Supreme Court lets stand ruling throwing out 'abortion pill' limits
WASHINGTON (Reuters) - The Supreme Court on Monday left intact a state court decision invalidating an Oklahoma law that effectively banned the so-called abortion pill RU-486, with the justices deciding to sidestep a potentially contentious case.
The high court had been waiting for the Oklahoma Supreme Court to clarify a December 2012 ruling that had voided the law before deciding on whether to rule on the case. Last week, the state court issued a new opinion explaining its reasoning in more detail.
The U.S. high court's latest action means the Oklahoma Supreme Court ruling is final. The state court said the effect of the law would have been a ban on all abortions by medications, and as a result "restricts the long-respected medical discretion of physicians" who decide that method is safer for some patients than surgical abortion.
That ruling invalidated a state law it said had the effect of banning abortion-inducing drugs altogether.
The group Center for Reproductive Rights, which had challenged the law, said the Supreme Court's action means that women in Oklahoma will now have access to drug-induced abortions in addition to non-surgical treatment of ectopic pregnancies in which an embryo implants outside the uterus.
"The Supreme Court has let stand a strong decision by the Oklahoma Supreme Court that recognized this law for what it is: an outright ban on a safe method of ending a pregnancy in its earliest stages, and an unconstitutional attack on women's health and rights," the group's president, Nancy Northup, said in a statement.
By declining on Monday to hear the case, the high court signaled that while it will not shy away from reviewing abortion regulations in some instances, it has no appetite to revisit earlier contentious decisions on the right to abortion in general terms.
The Oklahoma court said in its first ruling on the law that the measure violated a 1992 U.S. Supreme Court ruling that set the standard for how courts should weigh abortion restrictions.
In June, the U.S. Supreme Court said it would review the case but first asked the state court to clarify what exactly the state law prohibited and whether it conflicted with U.S. Food and Drug Administration guidance.
CALLED 'MOST EXTREME'
Jennifer Dalven, a lawyer at the American Civil Liberties Union, which opposes tough abortion restrictions, noted that no U.S. Supreme Court has ever upheld a law as strict as the Oklahoma statute.
"This was the most extreme ban in the nation," she said.
The 2011 Oklahoma law prevented doctors from "off-label" use of the drug mifepristone, also known as the "abortion pill." It is sold by Danco Laboratories as Mifeprex, which is used with other medications to induce abortion up to seven weeks into a pregnancy.
The drug was approved by the FDA in 2000 subject to the instructions contained on the label.
The "off-label" use prohibited by the law developed later and allowed less physician oversight when the drug is used.
Opponents of the law, who support abortion rights, say the banning of off-label uses effectively prevented all medication-based abortions.

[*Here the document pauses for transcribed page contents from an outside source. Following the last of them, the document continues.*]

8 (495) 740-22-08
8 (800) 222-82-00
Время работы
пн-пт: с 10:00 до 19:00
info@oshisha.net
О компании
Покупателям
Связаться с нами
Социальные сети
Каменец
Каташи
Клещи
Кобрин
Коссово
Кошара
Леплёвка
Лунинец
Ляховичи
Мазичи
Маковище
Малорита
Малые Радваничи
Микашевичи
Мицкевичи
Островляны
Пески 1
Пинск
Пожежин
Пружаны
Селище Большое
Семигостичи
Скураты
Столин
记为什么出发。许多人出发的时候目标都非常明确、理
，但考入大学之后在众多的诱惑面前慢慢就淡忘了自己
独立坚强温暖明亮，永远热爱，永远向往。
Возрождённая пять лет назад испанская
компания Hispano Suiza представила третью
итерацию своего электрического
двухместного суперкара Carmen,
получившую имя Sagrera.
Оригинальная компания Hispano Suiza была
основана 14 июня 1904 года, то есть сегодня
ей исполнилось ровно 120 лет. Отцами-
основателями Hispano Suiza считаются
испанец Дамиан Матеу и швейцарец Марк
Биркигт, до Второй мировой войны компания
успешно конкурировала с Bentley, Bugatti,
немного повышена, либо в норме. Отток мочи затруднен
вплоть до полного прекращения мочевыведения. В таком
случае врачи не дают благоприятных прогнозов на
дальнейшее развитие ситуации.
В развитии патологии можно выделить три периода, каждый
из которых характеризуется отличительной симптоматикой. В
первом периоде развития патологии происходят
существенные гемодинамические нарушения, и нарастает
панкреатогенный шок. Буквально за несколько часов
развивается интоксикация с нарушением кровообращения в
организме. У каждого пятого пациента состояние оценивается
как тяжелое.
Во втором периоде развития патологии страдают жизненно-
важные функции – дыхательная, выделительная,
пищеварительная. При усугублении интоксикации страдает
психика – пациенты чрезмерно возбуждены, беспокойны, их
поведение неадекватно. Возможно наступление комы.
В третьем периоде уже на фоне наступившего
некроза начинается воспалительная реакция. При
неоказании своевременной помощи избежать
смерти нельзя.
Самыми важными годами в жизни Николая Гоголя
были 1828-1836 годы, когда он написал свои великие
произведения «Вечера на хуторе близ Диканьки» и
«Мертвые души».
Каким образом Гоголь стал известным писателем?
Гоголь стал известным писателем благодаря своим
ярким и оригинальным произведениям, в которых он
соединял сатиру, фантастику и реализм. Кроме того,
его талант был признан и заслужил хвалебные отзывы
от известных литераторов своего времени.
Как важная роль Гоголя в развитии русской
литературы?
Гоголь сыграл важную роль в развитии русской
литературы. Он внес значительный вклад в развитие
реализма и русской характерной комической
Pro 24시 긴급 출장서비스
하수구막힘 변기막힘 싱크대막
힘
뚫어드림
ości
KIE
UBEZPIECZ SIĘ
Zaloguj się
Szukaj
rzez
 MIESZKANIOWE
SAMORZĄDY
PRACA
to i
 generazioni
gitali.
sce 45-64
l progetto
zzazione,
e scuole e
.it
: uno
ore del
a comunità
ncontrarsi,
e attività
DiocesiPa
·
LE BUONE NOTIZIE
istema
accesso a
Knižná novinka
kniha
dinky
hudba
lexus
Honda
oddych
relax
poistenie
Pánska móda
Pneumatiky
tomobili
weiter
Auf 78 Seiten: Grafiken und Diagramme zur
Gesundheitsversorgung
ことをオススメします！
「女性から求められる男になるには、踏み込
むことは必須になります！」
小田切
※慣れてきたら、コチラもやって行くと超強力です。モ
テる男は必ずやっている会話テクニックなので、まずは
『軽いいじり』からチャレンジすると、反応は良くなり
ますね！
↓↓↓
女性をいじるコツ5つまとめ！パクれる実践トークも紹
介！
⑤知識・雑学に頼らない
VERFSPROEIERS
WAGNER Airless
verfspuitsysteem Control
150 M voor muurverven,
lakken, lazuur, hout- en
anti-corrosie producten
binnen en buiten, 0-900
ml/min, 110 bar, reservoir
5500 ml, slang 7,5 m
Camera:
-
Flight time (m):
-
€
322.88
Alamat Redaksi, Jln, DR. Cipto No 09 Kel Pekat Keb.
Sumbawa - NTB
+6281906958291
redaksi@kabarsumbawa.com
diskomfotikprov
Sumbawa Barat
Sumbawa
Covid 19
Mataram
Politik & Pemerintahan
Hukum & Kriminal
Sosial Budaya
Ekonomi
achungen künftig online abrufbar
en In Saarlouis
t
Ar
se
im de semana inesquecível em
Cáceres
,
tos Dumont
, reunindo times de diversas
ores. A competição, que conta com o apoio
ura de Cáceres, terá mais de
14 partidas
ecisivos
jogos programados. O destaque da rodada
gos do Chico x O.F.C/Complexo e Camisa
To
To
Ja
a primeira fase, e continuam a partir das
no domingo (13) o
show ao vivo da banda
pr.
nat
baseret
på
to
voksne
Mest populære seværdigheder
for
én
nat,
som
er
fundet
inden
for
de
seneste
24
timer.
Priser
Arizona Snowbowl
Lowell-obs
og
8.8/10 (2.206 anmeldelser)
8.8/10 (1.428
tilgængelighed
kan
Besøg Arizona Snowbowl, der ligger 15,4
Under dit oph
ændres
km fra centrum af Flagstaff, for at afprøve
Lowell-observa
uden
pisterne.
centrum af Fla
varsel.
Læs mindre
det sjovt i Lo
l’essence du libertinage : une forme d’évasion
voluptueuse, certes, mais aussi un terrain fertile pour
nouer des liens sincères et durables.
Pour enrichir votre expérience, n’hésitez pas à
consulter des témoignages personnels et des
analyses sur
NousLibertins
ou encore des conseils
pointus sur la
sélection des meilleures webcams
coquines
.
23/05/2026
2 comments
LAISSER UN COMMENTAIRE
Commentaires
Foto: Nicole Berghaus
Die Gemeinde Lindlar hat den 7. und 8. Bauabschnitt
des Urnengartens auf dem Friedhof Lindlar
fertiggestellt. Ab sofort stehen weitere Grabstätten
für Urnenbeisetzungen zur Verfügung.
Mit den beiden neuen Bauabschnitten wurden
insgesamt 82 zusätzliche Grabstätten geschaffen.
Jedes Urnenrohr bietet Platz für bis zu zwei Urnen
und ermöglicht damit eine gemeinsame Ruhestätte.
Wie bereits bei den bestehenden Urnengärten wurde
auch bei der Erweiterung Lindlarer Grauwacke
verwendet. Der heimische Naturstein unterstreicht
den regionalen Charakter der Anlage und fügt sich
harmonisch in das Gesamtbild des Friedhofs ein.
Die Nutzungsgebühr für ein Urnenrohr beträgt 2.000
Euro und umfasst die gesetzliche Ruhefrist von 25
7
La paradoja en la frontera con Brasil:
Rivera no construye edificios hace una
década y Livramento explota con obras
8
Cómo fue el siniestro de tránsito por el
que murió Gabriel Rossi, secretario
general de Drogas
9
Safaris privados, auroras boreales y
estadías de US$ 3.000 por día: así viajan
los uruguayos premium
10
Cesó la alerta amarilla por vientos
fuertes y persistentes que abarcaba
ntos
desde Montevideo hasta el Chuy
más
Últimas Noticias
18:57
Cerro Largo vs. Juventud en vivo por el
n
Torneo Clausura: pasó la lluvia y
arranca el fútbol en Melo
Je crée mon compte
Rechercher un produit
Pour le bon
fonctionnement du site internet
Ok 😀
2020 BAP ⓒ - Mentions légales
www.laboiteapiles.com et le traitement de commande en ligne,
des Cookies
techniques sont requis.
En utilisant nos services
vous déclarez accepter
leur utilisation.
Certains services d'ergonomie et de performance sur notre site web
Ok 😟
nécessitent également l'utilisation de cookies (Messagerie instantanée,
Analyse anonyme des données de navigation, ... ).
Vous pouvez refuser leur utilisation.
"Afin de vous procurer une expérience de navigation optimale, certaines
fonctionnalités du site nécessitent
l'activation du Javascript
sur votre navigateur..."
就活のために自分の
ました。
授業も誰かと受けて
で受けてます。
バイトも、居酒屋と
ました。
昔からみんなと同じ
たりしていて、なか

The last time the Supreme Court took up a related issue was in 2007 when it ruled 5-4 to uphold a federal law that banned a late-term abortion procedure.
The RU-486 "abortion pill" differs from the "morning-after pill" emergency contraception used by some women to prevent pregnancy after unprotected sex.
Under the Supreme Court's 1992 precedent set in a case called Planned Parenthood v. Casey, an abortion regulation can be legal as long as it does not impose an "undue burden" on women seeking the procedure.
In that case the justices reaffirmed the landmark 1973 Roe v. Wade decision in which the court first held that women had the right to seek an abortion.
In a one-line order on Monday, the Supreme Court said the Oklahoma case was dismissed as "improvidently granted."
Republican Oklahoma Attorney General Scott Pruitt, who defended the law, said in a statement that the court had "little choice" but to dismiss the case because the Oklahoma court's decision was so broad.
"We are disappointed with the state court's interpretation of a law that was crafted by the legislature to protect Oklahoma women from potentially deadly protocols that have never been approved by the FDA," he added.
The case is Cline v. Oklahoma Coalition for Reproductive Justice, U.S. Supreme Court, No. 12-1094.
In a related action on Monday, opponents of a new Texas law that imposes abortion restrictions asked the high court to reimpose a federal court stay on a part of the measure that prevents doctors from performing abortions unless they have admitting privileges at a nearby hospital.
Last week, a federal district court ruling that imposed a stay was lifted by the New Orleans-based 5th U.S. Circuit Court of Appeals. Texas is required to file its response with the Supreme Court by Nov 12.
The Texas law also contains restrictions on drug-induced abortions but that issue is not before the Supreme Court.
The appeals court let stand the district judge's decision to block the state from enforcing the FDA's abortion pill protocol for women who are 50 to 63 days pregnant if a doctor determines a surgical abortion is unsafe.
The U.S. Supreme Court will soon be considering whether to hear another abortion-related case, this time concerning a law enacted in Arizona in 2012 that bans abortions after 20 weeks except for medical emergencies. An appeals court blocked the law, prompting the state to ask for Supreme Court review.